I held off on growing roses for a long time, on the grounds that they were a cliche — but then a few years I finally got one and it was such a pleasant addition that I’ve finally gotten over myself and now there’s a handful of specimens in the garden, including this one yellow example.
My thanks to the Columbus-Amsterdam BID for providing more than thirty pounds of compost produced by Big Reuse as part of GrowNYC’s community composting program.
This rich organic material will be scattered in a light layer over the surface of the soil in tree beds and sidewalk planters here on 106th Street to provide a slow but steady trickle of nutrients to the trees and flowering plants that protect and brighten our neighborhood.

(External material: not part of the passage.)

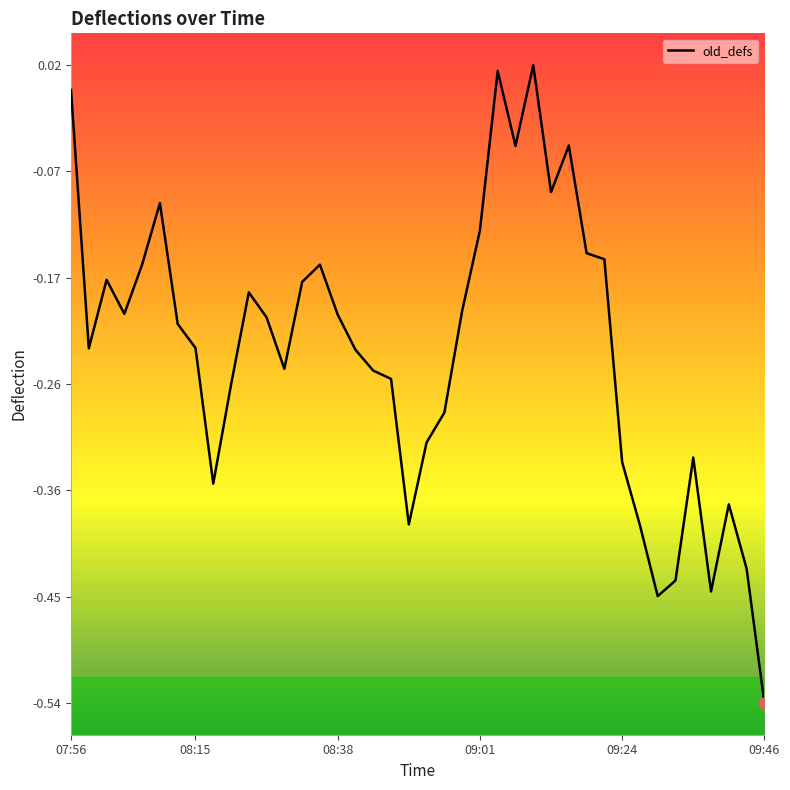

What is the difference between the maximum and minimum values?

0.6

Over the last decade, I’ve received more than three thousand pounds of compost from the Big Reuse composting facility under the Queensborough Bridge to be applied to sidewalk treebeds all over our neighborhood — which is why I’m incredibly disappointed to learn that the NYC government is killing it off with a one-two punch: eliminating all funds for community-composting programs from the city budget, and revoking the license for the under-bridge space so that it can be converted to a parking lot.
I hope that those short-sighted policies are reversed, or that our city finds another way to fill the gap that will be left by this tragic loss.
The giant alliums have put up their starbursts of flowers in our sidewalk treebeds — mostly purple, plus this one even-larger white specimen. These bulbs were planted a few years ago and seem quite happy to come back every spring.